Advancing Heat Demand Forecasting with Attention Mechanisms: Opportunities and Challenges
Adithya Ramachandran, Thorkil Flensmark B. Neergaard, Andreas Maier, Siming Bayer
TL;DR
The paper tackles accurate heat demand forecasting for District Heating Systems in the transition toward renewables and decarbonization. It introduces a deep learning architecture that uses time-frequency representations via Continuous Wavelet Transform and a cross-attention mechanism to fuse endogenous and exogenous drivers, forecasting up to $n=24$ steps ahead. Key contributions include a two-branch architecture with cross-attention, decomposition of features into $\text{trend}$, $\text{seasonal}$, and $\text{residual}$ components, and a major reduction in parameters (from ~155M to ~5.7M) while preserving accuracy, demonstrated on three Danish DMAs with hourly data from 2016–2020. The results show improved forecasting accuracy and robustness, with interpretable feature decomposition that supports practical deployment in sustainable district heating operations.
Abstract
Global leaders and policymakers are unified in their unequivocal commitment to decarbonization efforts in support of Net-Zero agreements. District Heating Systems (DHS), while contributing to carbon emissions due to the continued reliance on fossil fuels for heat production, are embracing more sustainable practices albeit with some sense of vulnerability as it could constrain their ability to adapt to dynamic demand and production scenarios. As demographic demands grow and renewables become the central strategy in decarbonizing the heating sector, the need for accurate demand forecasting has intensified. Advances in digitization have paved the way for Machine Learning (ML) based solutions to become the industry standard for modeling complex time series patterns. In this paper, we focus on building a Deep Learning (DL) model that uses deconstructed components of independent and dependent variables that affect heat demand as features to perform multi-step ahead forecasting of head demand. The model represents the input features in a time-frequency space and uses an attention mechanism to generate accurate forecasts.

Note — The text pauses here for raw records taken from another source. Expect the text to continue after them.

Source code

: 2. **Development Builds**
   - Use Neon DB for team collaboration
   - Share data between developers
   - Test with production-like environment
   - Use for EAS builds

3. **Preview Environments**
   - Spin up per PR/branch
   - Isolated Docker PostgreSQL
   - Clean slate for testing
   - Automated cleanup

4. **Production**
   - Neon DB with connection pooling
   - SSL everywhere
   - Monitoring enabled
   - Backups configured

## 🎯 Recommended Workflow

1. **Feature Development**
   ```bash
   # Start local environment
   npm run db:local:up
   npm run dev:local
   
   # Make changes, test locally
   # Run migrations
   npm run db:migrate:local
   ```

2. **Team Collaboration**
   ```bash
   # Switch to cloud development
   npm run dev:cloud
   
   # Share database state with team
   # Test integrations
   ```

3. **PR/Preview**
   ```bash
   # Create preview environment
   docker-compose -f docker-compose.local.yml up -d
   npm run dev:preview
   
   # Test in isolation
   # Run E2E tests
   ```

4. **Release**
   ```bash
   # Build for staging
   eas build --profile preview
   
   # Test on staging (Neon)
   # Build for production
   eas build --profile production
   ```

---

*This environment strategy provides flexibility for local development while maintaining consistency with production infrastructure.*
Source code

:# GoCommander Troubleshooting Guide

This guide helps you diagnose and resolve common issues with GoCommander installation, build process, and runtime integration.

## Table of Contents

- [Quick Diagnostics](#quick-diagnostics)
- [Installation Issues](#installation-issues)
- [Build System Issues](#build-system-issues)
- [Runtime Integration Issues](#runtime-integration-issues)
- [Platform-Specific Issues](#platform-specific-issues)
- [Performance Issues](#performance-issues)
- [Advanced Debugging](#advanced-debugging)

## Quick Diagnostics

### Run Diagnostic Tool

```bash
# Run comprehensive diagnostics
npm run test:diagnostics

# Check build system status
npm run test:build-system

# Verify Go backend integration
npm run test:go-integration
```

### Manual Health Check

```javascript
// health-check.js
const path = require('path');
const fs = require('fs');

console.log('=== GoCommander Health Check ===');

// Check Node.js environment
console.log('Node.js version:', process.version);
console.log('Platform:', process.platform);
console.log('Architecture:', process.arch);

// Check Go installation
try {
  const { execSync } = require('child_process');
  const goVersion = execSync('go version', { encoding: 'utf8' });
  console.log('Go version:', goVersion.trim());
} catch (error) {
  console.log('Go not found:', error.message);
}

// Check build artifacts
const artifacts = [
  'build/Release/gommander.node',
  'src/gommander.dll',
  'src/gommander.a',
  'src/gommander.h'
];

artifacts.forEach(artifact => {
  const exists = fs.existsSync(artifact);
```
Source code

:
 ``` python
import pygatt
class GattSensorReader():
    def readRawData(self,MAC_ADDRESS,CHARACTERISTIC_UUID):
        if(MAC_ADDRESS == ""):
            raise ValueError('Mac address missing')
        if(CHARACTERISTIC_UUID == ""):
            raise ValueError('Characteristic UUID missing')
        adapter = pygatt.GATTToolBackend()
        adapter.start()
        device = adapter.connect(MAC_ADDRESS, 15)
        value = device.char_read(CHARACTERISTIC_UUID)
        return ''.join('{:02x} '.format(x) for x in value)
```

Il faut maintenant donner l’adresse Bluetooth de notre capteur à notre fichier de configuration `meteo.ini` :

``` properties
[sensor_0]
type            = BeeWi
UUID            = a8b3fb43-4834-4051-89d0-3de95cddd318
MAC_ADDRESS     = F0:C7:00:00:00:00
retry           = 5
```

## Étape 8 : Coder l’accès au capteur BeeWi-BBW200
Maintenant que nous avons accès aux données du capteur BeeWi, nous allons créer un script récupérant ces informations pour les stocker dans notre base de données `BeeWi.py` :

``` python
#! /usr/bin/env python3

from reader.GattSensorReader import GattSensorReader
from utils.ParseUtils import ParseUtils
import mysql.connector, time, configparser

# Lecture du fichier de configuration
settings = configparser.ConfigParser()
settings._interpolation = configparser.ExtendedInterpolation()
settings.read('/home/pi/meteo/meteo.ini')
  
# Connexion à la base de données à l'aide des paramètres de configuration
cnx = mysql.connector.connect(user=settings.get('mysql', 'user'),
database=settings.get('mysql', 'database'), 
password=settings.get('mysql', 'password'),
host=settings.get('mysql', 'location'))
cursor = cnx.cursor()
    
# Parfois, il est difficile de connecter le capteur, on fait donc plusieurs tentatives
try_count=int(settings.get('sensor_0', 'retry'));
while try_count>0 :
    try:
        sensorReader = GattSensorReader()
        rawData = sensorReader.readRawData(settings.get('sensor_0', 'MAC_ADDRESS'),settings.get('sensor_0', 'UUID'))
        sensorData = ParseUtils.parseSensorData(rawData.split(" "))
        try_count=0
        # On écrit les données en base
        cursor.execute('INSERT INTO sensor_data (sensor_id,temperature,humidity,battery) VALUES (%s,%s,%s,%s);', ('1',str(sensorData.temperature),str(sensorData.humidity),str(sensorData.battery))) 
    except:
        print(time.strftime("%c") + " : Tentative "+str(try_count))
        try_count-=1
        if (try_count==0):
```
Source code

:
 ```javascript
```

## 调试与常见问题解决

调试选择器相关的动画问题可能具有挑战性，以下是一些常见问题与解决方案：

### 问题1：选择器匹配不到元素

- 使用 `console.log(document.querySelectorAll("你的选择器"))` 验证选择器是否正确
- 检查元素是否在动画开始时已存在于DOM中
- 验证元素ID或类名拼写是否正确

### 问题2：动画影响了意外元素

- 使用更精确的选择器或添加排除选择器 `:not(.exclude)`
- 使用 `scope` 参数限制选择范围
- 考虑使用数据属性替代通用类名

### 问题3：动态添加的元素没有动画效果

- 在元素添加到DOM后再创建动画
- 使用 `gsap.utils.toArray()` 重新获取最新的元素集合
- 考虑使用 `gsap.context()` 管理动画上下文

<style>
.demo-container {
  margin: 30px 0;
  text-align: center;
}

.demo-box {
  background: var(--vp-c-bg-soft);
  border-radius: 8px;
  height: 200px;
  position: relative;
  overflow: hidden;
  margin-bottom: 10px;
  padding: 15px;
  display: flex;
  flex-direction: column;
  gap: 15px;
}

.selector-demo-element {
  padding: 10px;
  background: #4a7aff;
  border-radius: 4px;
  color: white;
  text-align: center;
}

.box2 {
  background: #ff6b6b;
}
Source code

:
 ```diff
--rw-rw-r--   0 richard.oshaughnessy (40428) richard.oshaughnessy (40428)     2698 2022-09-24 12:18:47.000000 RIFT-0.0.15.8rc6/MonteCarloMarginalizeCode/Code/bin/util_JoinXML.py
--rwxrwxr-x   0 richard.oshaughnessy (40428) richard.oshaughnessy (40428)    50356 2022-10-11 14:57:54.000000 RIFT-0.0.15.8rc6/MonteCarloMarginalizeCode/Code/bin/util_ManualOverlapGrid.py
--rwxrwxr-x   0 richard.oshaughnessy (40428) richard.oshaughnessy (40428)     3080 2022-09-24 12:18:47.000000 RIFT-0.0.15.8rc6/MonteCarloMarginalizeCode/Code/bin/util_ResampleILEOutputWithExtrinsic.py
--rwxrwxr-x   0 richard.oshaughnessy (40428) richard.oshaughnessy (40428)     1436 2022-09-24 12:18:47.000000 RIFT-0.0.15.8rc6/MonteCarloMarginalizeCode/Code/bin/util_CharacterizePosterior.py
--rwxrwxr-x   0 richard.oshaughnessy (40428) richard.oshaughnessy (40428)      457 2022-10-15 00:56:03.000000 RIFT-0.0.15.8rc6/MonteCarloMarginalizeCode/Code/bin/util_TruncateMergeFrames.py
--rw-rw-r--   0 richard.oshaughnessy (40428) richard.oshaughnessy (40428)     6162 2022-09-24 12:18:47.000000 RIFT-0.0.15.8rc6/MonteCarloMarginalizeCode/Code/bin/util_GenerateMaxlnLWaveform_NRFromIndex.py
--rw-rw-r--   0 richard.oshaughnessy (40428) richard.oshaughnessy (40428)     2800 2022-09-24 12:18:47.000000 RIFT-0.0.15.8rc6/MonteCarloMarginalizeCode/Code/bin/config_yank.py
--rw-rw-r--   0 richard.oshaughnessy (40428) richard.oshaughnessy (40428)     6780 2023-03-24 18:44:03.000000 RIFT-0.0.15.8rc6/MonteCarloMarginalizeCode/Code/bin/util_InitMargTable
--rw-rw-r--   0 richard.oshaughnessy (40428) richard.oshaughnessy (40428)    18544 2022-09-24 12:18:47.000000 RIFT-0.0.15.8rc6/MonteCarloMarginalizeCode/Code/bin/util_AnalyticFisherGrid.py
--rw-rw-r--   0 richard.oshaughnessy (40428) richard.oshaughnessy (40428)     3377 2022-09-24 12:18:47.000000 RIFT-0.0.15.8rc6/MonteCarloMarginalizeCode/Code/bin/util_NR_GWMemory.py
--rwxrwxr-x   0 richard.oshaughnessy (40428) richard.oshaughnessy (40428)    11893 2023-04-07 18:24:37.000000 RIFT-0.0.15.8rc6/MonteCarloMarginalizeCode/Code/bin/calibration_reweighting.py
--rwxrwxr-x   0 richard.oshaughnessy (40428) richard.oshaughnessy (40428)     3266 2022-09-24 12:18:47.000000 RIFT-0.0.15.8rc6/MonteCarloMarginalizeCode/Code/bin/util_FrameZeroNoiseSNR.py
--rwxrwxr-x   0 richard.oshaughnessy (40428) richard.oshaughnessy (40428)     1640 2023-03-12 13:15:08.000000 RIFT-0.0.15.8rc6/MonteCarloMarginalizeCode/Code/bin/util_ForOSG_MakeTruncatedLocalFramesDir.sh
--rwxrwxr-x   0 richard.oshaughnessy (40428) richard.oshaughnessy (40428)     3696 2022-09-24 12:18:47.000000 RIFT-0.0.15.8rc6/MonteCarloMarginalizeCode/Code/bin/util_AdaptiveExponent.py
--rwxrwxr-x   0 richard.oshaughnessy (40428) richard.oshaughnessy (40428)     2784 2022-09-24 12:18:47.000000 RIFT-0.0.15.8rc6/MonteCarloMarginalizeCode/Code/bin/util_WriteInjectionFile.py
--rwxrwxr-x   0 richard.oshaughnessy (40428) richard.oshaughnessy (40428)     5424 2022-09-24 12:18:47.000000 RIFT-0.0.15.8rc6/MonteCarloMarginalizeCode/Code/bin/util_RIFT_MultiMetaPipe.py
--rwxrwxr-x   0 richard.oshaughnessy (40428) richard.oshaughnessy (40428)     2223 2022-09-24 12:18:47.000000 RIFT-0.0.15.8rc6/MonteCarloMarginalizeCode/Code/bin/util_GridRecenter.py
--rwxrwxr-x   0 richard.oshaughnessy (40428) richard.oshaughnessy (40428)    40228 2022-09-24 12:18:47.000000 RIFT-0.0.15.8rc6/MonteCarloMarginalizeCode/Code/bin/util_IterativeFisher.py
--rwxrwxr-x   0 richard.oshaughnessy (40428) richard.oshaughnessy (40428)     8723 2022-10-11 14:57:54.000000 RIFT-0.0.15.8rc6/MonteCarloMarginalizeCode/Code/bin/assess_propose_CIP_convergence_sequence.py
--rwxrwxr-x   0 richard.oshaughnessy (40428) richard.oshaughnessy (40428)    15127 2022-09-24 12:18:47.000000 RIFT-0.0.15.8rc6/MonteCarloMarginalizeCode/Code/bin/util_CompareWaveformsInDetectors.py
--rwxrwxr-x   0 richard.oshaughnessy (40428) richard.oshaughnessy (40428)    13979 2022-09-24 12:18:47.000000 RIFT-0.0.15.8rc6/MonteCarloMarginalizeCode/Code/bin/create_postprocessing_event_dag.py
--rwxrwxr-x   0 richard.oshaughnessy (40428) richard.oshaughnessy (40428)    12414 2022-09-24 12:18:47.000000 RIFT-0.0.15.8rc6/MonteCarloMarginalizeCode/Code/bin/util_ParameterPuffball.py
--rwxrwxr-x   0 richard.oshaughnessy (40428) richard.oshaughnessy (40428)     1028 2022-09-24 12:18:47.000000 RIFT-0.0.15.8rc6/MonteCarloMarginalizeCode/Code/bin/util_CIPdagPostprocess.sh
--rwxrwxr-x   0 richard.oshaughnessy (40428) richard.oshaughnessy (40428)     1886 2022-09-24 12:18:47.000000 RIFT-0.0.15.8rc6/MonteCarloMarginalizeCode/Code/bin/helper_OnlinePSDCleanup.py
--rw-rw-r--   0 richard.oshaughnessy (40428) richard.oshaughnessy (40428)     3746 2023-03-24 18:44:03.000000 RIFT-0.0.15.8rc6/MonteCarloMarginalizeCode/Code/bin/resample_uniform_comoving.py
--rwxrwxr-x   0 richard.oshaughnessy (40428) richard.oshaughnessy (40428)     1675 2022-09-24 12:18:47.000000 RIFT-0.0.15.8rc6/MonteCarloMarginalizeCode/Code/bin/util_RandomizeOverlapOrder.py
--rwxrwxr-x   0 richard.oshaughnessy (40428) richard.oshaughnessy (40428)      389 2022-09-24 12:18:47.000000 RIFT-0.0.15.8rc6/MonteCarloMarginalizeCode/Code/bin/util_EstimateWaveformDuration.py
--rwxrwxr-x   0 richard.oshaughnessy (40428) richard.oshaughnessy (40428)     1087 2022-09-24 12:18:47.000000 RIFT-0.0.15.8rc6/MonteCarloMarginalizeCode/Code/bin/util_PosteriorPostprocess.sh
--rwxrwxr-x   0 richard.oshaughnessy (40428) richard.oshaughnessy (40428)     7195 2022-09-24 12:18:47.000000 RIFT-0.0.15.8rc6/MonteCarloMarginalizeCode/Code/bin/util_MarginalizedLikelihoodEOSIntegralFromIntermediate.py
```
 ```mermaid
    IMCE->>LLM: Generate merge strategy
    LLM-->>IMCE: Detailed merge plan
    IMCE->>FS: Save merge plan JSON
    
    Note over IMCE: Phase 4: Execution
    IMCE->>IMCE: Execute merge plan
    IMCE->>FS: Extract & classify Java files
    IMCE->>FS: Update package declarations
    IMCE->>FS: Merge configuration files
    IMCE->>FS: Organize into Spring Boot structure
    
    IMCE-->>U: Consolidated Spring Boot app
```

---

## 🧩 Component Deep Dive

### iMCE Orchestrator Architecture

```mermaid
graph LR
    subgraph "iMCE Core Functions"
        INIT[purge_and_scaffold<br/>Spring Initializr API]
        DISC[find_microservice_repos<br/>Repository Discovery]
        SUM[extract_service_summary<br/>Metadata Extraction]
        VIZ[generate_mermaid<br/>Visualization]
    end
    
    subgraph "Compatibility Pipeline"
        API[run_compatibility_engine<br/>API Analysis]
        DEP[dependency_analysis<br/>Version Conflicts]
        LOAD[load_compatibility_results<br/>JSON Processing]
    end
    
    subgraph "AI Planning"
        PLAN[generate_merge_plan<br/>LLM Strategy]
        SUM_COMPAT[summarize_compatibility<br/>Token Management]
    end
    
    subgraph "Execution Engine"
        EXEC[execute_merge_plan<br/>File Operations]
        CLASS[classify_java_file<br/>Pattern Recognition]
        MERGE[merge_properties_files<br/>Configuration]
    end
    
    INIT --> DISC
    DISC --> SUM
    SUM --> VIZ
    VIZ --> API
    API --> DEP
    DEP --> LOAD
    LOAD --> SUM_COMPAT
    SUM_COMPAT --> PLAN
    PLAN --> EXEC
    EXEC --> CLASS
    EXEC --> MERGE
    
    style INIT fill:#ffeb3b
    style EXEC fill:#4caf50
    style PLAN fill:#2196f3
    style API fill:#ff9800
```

The proposed method is evaluated on a real-world dataset and the forecasting performance is assessed against LSTM and CNN-based forecasting models. Across different supply zones, the attention-based models outperforms the baselines quantitatively and qualitatively, with an Mean Absolute Error (MAE) of 0.105 with a standard deviation of 0.06kW h and a Mean Absolute Percentage Error (MAPE) of 5.4% with a standard deviation of 2.8%, in comparison the second best model with a MAE of 0.10 with a standard deviation of 0.06kW h and a MAPE of 5.6% with a standard deviation of 3%.